Dans chaque domaine d’activité, il y a toujours eu un précurseur.

En Côte d’Ivoire, il y a un auteur, originaire de Grand-Bassam, la première capitale du pays de l’Eburnie, du nom de Bernard Bilin-Dadié, qui répond à ce profil. A l’instar de René Maran qui a laissé Batouala à la Guyane, lui en a fait autant pour la Côte d’Ivoire par le canal de son non moins célèbre roman « Climbié », qui a marqué le parcours scolaire des enfants des indépendances africaines que nous sommes. Les dictées pendant les examens scolaires naguère tirées de cette œuvre n’étaient pas de l’eau à boire.

Mais nous réussissions quand même à faire de notre mieux pour être au tableau d’honneur.

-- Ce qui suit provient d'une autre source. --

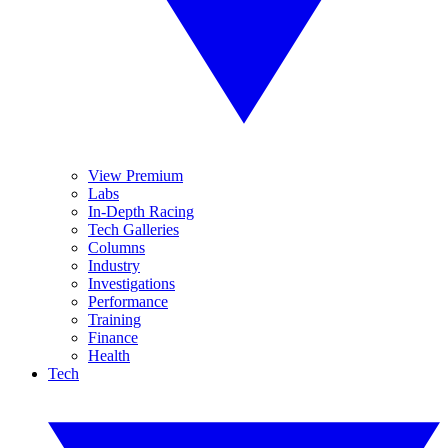
View Premium
Labs
In-Depth Racing
Tech Galleries
Columns
Industry
Investigations
Performance
Training
Finance
Health
Tech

Quel parent d’élèves ne serait pas heureux de voir épeler  le nom de son enfant parmi les cinq premiers de sa classe ! Dans certaines familles l’on conditionnait la prise du repas du soir aux enfants par  la connaissance exacte de leur leçon… Même celui qui est allergique à la lecture ne pourra pas tarder à tomber sous le charme de cet auteur qui manipule à merveille la langue de Molière, en parlant de son époque, du temps colonial que beaucoup d’entre nous ne connaissent pas.

La première version de Climbié a été écrite en 1952, mais éditée pour la première fois en 1956, sous la bannière des éditions Seghers. Au hasard de ma lecture je tombe sur ce passage : « La rentrée ! Le matin, de bonne heure, les enfants débouchaient de tous les côtés, de tous les coins, de toutes les ruelles, avec des sacs sous le bras, des cerceaux en mains. L’école bruyante, mouvementée, animée, revivait. Elle faisait penser au retour des tisserins dans les palmiers. Sa volée de moineaux lui était revenue. Partout des chants, des appels, des cris. Les anciens se saluaient, joyeusement, tandis que les nouveaux, dépaysés, cherchaient un maintien, désorientés, inquiets, ils s’accrochaient à leurs parents. » Quel style cadencé ! L’on se croirait  à un spectacle musical ! Dadié ayant plusieurs cordes à son arc ne pouvait qu’avoir ce style prosaïque, poétique, inspiré sûrement par sa vie en campagne, auprès de son oncle Assouan Koffi. Même si Dadié dément que ce roman qui fait la satire des temps coloniaux n’est pas un roman autobiographique, cela n’empêche qu’il y a quand même une grande pente de sa vie à l’intérieur.
Lire Climbié, c’est faire un voyage à la fois vers le passé colonial et celui de la culture africaine de l’oralité. Dans ce monde moderne où l’enfant africain a du mal à avoir un repère sur lequel il faut s’adosser, ce livre peut constituer un point d’appui non négligeable pour lui.
L’écrivain Bernard Dadié servant d’intermède entre le passé et le présent, il n’en demeure pas moins un auteur incontournable dans la sphère littéraire ivoirienne, africaine que mondiale, cet auteur aux multiples œuvres dont « Un nègre à Paris » et autres.
                                                                                                  Constant Ory, Ecrivain

 

 

 

Editeur : NEI, Abidjan, 2003.
ISBN : 2 84487-205-0
Publié précédemment par les Editions Seghers, Paris, 1966, 1973.